__What is being asked__
Render every line of the data below as a Markdown table with two columns, No. for the row number and Line for the text, skipping blank lines. Leave the pictures out of the table.

=== Source information ===

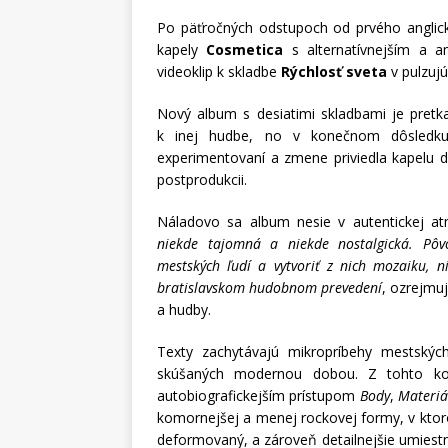
Po päťročných odstupoch od prvého anglic
kapely
Cosmetica
s alternatívnejším a 
videoklip k skladbe
Rýchlosť sveta
v pulzuj
Nový album s desiatimi skladbami je pretka
k inej hudbe, no v konečnom dôsledku
experimentovaní a zmene priviedla kapelu do
postprodukcii.
Náladovo sa album nesie v autentickej atm
niekde tajomná a niekde nostalgická. Pô
mestských ľudí a vytvoriť z nich mozaiku, 
bratislavskom hudobnom prevedení
, ozrejmu
a hudby.
Texty zachytávajú mikropríbehy mestskýc
skúšaných modernou dobou. Z tohto ko
autobiografickejším prístupom
Body
,
Materiál
komornejšej a menej rockovej formy, v ktorom 
deformovaný, a zároveň detailnejšie umiestn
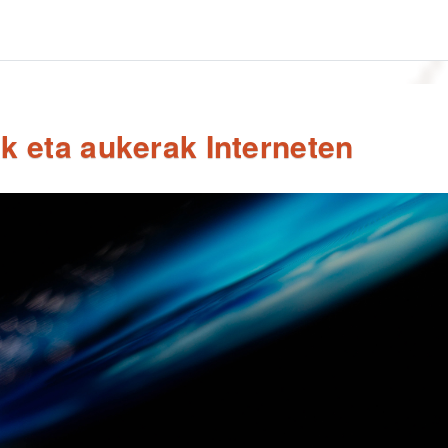
k eta aukerak Interneten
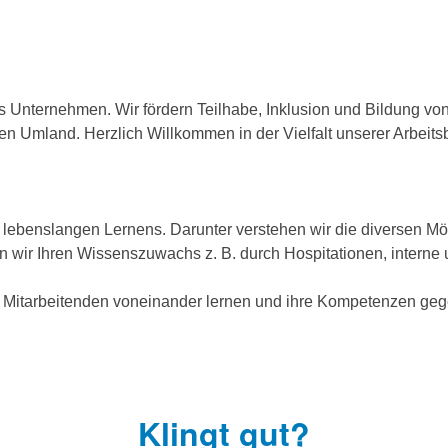
es Unternehmen. Wir fördern Teilhabe, Inklusion und Bildung 
n Umland. Herzlich Willkommen in der Vielfalt unserer Arbeits
ebenslangen Lernens. Darunter verstehen wir die diversen Mögli
rn wir Ihren Wissenszuwachs z. B. durch Hospitationen, interne
 Mitarbeitenden voneinander lernen und ihre Kompetenzen gege
Klingt gut?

===

__Written response__
| No. | Line |
|---|---|
| 1 | Po päťročných odstupoch od prvého anglic |
| 2 | kapely |
| 3 | Cosmetica |
| 4 | s alternatívnejším a  |
| 5 | videoklip k skladbe |
| 6 | Rýchlosť sveta |
| 7 | v pulzuj |
| 8 | Nový album s desiatimi skladbami je pretka |
| 9 | k inej hudbe, no v konečnom dôsledku |
| 10 | experimentovaní a zmene priviedla kapelu do |
| 11 | postprodukcii. |
| 12 | Náladovo sa album nesie v autentickej atm |
| 13 | niekde tajomná a niekde nostalgická. Pô |
| 14 | mestských ľudí a vytvoriť z nich mozaiku,  |
| 15 | bratislavskom hudobnom prevedení |
| 16 | , ozrejmu |
| 17 | a hudby. |
| 18 | Texty zachytávajú mikropríbehy mestskýc |
| 19 | skúšaných modernou dobou. Z tohto ko |
| 20 | autobiografickejším prístupom |
| 21 | Body |
| 22 | , |
| 23 | Materiál |
| 24 | komornejšej a menej rockovej formy, v ktorom  |
| 25 | deformovaný, a zároveň detailnejšie umiestn |
| 26 | k eta aukerak Interneten |
| 27 | es Unternehmen. Wir fördern Teilhabe, Inklusion und Bildung  |
| 28 | n Umland. Herzlich Willkommen in der Vielfalt unserer Arbeits |
| 29 | ebenslangen Lernens. Darunter verstehen wir die diversen Mögli |
| 30 | rn wir Ihren Wissenszuwachs z. B. durch Hospitationen, interne |
| 31 |  Mitarbeitenden voneinander lernen und ihre Kompetenzen gege |
| 32 | Klingt gut? |